→ Dataset excerpts:
::::::::::
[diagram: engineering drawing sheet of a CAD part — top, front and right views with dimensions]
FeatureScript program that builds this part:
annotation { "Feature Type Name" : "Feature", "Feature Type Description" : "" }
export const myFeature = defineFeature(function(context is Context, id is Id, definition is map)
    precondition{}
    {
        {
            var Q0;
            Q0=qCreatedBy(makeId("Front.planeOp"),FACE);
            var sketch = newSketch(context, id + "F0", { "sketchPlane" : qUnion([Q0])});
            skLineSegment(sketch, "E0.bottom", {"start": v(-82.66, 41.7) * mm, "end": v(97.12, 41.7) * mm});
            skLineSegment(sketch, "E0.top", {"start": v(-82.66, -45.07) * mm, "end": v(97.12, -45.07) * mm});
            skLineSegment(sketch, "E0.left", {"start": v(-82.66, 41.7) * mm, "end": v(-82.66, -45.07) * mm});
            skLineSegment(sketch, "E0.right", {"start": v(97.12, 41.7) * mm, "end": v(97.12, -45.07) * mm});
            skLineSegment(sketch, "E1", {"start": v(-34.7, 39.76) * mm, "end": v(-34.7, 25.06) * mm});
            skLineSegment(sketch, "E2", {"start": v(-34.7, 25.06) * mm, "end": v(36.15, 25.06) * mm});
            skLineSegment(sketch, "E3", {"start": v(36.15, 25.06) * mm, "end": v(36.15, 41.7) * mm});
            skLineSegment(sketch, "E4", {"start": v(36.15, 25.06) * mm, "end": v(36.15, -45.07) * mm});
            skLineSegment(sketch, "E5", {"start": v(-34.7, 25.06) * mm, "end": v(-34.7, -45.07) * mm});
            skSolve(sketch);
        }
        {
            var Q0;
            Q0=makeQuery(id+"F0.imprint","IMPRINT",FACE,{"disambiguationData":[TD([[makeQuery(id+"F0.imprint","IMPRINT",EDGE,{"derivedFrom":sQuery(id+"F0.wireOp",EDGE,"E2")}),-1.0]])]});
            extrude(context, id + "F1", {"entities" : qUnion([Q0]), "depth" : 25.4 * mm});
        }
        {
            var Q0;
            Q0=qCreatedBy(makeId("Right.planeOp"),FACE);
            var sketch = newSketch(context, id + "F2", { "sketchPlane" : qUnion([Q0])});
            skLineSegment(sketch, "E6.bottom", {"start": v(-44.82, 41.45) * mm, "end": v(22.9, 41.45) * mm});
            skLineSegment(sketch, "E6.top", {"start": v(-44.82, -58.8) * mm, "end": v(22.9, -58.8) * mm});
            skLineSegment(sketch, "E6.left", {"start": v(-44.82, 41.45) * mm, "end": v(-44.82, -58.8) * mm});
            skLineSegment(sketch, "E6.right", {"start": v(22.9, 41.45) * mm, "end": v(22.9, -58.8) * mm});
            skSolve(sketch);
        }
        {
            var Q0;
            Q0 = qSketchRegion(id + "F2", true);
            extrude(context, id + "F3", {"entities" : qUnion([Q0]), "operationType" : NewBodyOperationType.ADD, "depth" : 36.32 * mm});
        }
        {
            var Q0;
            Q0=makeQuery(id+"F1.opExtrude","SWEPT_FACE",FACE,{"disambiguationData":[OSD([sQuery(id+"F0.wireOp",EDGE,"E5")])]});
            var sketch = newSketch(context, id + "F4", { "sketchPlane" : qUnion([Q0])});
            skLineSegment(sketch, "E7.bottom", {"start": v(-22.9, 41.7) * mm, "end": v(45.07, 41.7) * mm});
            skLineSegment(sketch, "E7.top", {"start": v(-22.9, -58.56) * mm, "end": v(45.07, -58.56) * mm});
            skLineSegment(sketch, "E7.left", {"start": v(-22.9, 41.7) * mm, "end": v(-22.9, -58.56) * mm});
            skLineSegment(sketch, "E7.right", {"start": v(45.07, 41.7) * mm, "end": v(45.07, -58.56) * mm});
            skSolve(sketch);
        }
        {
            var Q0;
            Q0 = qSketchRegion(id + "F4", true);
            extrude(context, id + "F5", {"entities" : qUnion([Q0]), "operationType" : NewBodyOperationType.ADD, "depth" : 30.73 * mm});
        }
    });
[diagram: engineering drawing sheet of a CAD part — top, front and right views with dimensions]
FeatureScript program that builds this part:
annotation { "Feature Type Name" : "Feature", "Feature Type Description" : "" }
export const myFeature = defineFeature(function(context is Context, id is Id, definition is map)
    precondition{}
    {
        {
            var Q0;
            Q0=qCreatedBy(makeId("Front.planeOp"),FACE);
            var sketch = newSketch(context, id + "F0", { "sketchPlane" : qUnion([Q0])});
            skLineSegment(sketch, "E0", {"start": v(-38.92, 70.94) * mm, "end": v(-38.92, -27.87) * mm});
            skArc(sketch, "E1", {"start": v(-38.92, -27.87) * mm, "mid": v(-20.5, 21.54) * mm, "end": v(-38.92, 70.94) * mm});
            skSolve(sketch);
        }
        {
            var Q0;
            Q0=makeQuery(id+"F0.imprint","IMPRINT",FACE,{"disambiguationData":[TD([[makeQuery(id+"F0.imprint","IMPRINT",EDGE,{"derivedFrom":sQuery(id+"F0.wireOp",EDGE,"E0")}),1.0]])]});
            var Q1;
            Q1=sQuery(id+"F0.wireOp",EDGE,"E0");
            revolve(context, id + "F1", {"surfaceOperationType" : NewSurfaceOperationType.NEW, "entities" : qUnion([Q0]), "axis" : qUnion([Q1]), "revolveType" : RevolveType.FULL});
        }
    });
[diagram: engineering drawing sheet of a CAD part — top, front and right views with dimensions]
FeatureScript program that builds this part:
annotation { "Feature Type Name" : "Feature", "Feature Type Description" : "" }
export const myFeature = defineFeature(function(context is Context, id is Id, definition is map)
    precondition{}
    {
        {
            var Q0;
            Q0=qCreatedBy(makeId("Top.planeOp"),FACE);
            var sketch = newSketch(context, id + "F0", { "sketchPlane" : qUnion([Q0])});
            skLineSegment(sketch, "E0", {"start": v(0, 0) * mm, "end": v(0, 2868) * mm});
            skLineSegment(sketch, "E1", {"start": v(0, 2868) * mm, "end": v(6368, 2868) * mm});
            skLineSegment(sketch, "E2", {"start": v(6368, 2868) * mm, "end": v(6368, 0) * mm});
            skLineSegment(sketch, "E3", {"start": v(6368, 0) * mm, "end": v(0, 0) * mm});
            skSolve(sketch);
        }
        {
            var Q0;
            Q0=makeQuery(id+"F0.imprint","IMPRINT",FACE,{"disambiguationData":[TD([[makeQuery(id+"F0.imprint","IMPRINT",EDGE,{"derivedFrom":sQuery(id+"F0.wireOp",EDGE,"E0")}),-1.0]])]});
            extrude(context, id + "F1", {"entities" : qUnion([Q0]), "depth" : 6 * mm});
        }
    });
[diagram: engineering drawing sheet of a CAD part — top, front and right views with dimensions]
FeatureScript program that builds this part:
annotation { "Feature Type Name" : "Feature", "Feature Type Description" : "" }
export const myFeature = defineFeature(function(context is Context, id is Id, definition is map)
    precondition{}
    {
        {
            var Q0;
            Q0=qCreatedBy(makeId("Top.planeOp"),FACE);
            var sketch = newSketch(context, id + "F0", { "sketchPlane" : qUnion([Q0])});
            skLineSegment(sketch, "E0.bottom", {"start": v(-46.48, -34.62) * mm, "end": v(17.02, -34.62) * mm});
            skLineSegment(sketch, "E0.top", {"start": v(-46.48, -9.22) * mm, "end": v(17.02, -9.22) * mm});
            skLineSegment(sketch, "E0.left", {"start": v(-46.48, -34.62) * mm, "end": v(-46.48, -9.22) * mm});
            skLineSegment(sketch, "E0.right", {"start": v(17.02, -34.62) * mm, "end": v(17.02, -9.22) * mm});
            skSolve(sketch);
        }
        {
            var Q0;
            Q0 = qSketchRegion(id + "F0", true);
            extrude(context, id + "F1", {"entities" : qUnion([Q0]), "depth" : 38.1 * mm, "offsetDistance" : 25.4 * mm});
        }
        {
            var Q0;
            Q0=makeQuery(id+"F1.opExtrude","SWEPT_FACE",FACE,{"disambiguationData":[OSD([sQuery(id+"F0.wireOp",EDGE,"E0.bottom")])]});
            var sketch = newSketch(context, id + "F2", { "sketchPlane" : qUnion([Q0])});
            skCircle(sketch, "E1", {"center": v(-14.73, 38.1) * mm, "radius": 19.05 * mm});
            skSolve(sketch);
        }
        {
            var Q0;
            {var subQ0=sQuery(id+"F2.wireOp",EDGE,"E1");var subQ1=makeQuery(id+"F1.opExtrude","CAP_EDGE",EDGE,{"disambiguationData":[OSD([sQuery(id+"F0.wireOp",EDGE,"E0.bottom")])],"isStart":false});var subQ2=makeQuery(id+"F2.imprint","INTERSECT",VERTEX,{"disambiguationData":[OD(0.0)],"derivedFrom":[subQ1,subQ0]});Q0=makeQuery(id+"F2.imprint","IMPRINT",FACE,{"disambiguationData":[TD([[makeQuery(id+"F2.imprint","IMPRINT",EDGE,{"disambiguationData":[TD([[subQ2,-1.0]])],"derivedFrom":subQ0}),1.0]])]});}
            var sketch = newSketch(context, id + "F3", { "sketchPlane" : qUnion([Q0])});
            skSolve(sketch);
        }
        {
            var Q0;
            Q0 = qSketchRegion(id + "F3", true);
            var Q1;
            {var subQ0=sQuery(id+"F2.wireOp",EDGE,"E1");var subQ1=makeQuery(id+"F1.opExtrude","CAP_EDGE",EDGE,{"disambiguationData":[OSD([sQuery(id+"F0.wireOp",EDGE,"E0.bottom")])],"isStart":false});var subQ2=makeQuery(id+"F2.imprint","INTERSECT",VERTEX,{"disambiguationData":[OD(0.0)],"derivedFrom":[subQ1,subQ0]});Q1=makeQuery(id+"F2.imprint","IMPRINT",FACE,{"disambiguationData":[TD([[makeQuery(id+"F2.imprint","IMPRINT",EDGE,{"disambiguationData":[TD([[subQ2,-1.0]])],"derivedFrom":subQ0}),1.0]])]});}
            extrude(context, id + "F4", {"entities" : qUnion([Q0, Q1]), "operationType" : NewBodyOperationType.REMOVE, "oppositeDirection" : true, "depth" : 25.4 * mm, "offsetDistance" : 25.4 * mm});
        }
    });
::::::::::
Extract verbatim every line from the start of the records through the line that contains "v(36.15, -45.07) *", including that line.

[diagram: engineering drawing sheet of a CAD part — top, front and right views with dimensions]
FeatureScript program that builds this part:
annotation { "Feature Type Name" : "Feature", "Feature Type Description" : "" }
export const myFeature = defineFeature(function(context is Context, id is Id, definition is map)
    precondition{}
    {
        {
            var Q0;
            Q0=qCreatedBy(makeId("Front.planeOp"),FACE);
            var sketch = newSketch(context, id + "F0", { "sketchPlane" : qUnion([Q0])});
            skLineSegment(sketch, "E0.bottom", {"start": v(-82.66, 41.7) * mm, "end": v(97.12, 41.7) * mm});
            skLineSegment(sketch, "E0.top", {"start": v(-82.66, -45.07) * mm, "end": v(97.12, -45.07) * mm});
            skLineSegment(sketch, "E0.left", {"start": v(-82.66, 41.7) * mm, "end": v(-82.66, -45.07) * mm});
            skLineSegment(sketch, "E0.right", {"start": v(97.12, 41.7) * mm, "end": v(97.12, -45.07) * mm});
            skLineSegment(sketch, "E1", {"start": v(-34.7, 39.76) * mm, "end": v(-34.7, 25.06) * mm});
            skLineSegment(sketch, "E2", {"start": v(-34.7, 25.06) * mm, "end": v(36.15, 25.06) * mm});
            skLineSegment(sketch, "E3", {"start": v(36.15, 25.06) * mm, "end": v(36.15, 41.7) * mm});
            skLineSegment(sketch, "E4", {"start": v(36.15, 25.06) * mm, "end": v(36.15, -45.07) * mm});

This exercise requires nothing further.